The CASM assembler language permits you to give more than one label to the same word of memory. Hence, you could use a generic label such as MONUS_PARM1 as well as the more naturalistic MONUS_X. Here's how that would look:

MONUS_PARM1:
MONUS_X:      NUM   0      ; both labels refer to the same word

But of course, you shouldn't just label it X: because there are likely to be several X's in a program and assembler has no way of disambiguating them. You must do all the work yourself by prefixing them with their subroutine names.

If the subroutine is a function, then it has a return value. Many languages put the return value in a prominent place so that it can be part of an ongoing expression computation. In the above example we put the return value in an explicit variable: MONUS_RETVAL However, it can be placed directly in the A register so that the next step would be to compute with it. For example:

   x = min(a,b) + y;

In this statement, min(a,b) is computed and the result left in the A register, so that the next step is to add y's value to it, before storing the final expression's value into x.

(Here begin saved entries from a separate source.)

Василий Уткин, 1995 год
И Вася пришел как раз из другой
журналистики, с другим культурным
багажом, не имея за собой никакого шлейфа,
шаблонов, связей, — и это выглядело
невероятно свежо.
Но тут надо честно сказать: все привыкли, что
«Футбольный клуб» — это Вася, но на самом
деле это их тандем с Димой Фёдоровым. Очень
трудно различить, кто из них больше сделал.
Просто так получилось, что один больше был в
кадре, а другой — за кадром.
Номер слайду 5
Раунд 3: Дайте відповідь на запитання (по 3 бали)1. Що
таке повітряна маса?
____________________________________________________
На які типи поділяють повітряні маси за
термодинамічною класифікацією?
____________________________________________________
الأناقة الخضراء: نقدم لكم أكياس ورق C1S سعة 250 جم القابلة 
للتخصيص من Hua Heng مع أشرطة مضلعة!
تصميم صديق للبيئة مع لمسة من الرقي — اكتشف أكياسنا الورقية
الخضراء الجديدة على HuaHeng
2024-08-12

If the subroutine has local variables (our example doesn't), these have to be put back to their initial values to avoid surprises. Programmers are always admonished to assign initial values to their variables and in older compilers this wasn't done automatically so it was possible to get "garbage values" in assembler or FORTRAN variables upon startup. Newer languages always initialize or warn you (as does Java). In assembler, we have to handle every low level detail ourselves! So the following fragment of subroutine must be code carefully:

int somefunc (int x)
{
     int sum = 0;
     int count = 0;
...
}

In this example, sum and count are local variables and must be set to 0 every time somefunc is called. Here's the wrong way to encode the C:

SOMEFUNC:
             ; start computing!
             RET
SUM:         NUM  0
COUNT:       NUM  0

The reason is that SUM and COUNT will be changed by every call to SOMEFUNC. It is only upon the first load that they are correctly set to 0. They must be set to 0 every time SOMEFUNC is called. Here's the right way to to do it:

SOMEFUNC:
             LDI   0
             STD  SUM              ; SUM = 0
             STD  COUNT            ; COUNT = 0
             ; start computing!
             RET
SUM:         NUM  0
COUNT:       NUM  0

There are no safeguards in place in assembler for global variables. Every variable is essentially global! This is why assembler programmers have to be very careful and follow accepted practices to avoid common mistakes.

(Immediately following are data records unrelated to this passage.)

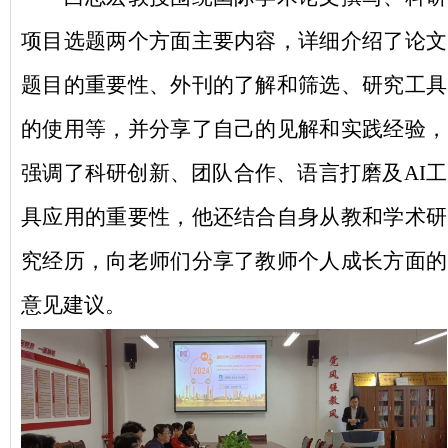
项目选题两个方面主要内容，详细介绍了论文
题目的重要性、外刊的了解和筛选、研究工具
的使用等，并分享了自己的见解和实践经验，
强调了科研创新、团队合作、语言打磨及
AI工
具应用的重要性，他还结合自身从教和学术研
究经历，向老师们分享了教师个人成长方面的
意见建议。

There are many other issues, such as whether functions can be nested and whether they can be recursive. Throughout the decades, many different hardware architectures have been tried to implement resursive subprograms elegantly, although one has prevailed, the stack approach.

A region of memory called the stack is set aside to hold parameters and return addresses of functions. As functions are called, new regions are allocated on the top of this stack, and when functions return, these regions, called activation records or frames, are popped off. Two new registers keep track of which region is being used:

SP	stack pointer	points to the current top of the stack
FP	frame pointer	points to the current activation record on the top of the stack

Further discussion of these strategies is best left to a programming languages course. Suffice it to note that compilers, again, come to the rescue, hiding so many details of the underlying machine and its rude, crude machine language system from the programmer. A procedure subroutine in CASM is identical to a function except that we do not worry about the return value.